I nodded to the center, and in an instant, the ball came whizzing at my face. Holy shit, these college players really know how to snap. I caught the football…
…then two took steps forward while quickly rotating the laces into position…
drop it flat
…as two hungry players raced to block me.
All those hours of punting on adjacent fields… the teasing from other kids… the teasing from adults… Everything fell away. This was me in front of my house on a cold winter’s day just after my father had moved out. The yelling, the tears, the anger and the sadness.
I swung my leg into the ball…
Over the years, I had kicked thousands of footballs. But this was the only one that felt like my foot never touched it. “Keep your head down,” I thought. “You don’t need to see where it’s going.” When my foot had reached its highest point, way above my head, I finally looked up. And there it was. The ball was screaming through the air, higher and higher, its perfect spiral pulling it towards the sky. It was beautiful.

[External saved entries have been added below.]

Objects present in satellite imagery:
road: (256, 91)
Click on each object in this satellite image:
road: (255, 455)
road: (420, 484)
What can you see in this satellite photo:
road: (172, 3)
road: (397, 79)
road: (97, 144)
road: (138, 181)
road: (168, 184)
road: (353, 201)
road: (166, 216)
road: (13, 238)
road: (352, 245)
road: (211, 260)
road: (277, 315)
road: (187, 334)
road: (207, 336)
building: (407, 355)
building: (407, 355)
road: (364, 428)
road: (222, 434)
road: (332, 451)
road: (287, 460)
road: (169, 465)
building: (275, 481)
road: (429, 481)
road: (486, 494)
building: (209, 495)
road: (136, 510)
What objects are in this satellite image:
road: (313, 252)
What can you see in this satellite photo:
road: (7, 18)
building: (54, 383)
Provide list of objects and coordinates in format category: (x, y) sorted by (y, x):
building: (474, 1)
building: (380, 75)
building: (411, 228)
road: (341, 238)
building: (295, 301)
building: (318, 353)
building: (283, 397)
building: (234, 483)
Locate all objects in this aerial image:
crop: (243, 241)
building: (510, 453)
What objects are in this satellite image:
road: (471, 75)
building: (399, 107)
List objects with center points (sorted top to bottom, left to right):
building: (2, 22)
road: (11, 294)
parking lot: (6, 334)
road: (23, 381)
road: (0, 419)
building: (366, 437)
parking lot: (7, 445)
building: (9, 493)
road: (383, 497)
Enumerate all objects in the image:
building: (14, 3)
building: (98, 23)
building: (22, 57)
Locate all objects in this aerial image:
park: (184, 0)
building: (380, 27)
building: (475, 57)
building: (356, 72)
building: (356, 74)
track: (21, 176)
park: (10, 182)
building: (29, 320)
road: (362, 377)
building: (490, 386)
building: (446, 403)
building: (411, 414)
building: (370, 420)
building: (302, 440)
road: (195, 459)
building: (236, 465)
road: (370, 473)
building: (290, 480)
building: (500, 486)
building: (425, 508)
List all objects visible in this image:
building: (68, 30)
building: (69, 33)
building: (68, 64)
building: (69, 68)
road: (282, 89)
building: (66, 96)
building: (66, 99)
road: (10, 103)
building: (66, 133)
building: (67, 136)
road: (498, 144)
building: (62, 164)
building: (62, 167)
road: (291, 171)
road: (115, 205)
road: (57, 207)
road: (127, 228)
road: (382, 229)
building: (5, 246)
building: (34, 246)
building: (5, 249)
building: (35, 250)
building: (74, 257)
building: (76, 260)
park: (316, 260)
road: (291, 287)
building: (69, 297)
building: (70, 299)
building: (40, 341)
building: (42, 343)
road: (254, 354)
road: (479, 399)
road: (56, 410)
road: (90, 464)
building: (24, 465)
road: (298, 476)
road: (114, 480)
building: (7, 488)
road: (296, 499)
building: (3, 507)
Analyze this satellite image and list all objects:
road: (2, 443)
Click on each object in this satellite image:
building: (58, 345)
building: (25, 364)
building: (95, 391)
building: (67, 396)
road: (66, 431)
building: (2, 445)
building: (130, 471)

I looked at the player who was set to receive the punt. He quickly backpedalled, as the ball was going farther than everyone expected. Realizing that even this still wouldn’t be enough, he completely turned around and began sprinting. This kick was unlike anything that had ever left my foot. It was perfect. And when it finally fell to earth, it was a good 55 yards from the line of scrimmage, exactly what a pro would kick.
Then it all stopped. Whatever had been driving me all those years had finally released me from its grip, and a wave of relief mixed with the raindrops as they rolled down my face.
There were a few moments of silence, as the head coaches conferred. I stood in shock, taking in the enormity of what had just happened. Finally the head coach yelled, “Who kicked that?”
A hand raised into the air, and I was as surprised as everyone else to discover it belonged to me. “Jamin,” I said. Suddenly, everyone burst into applause. The same guys who had justifiably thrown me out of their huddle were now screaming with pride.
“You’re going to be our coffin corner guy,” said the coach, and there were even more cheers. A coffin corner is a kind of punt that’s used in rare circumstances when you need to pin the opposing team back. With only two games left in the season, I doubted my services would ever be called upon, and I was right. But still, for the last few weeks of my football career, I was the coffin corner guy.
On a cold winter morning, just like the one when my father first took me to see the Jets play, my football jacket was stolen from the dining hall. Years of practice, and gone was the only proof that I ever played college football. Truthfully, it didn’t seem right that I had one in the first place.
Today, a bag of footballs hangs in my garage, right next to the same shoes I used to wear. I’m thirty years older now. Thirty years slower and grayer. But every now and then, I drag them to an empty field and search for the kid who set me free.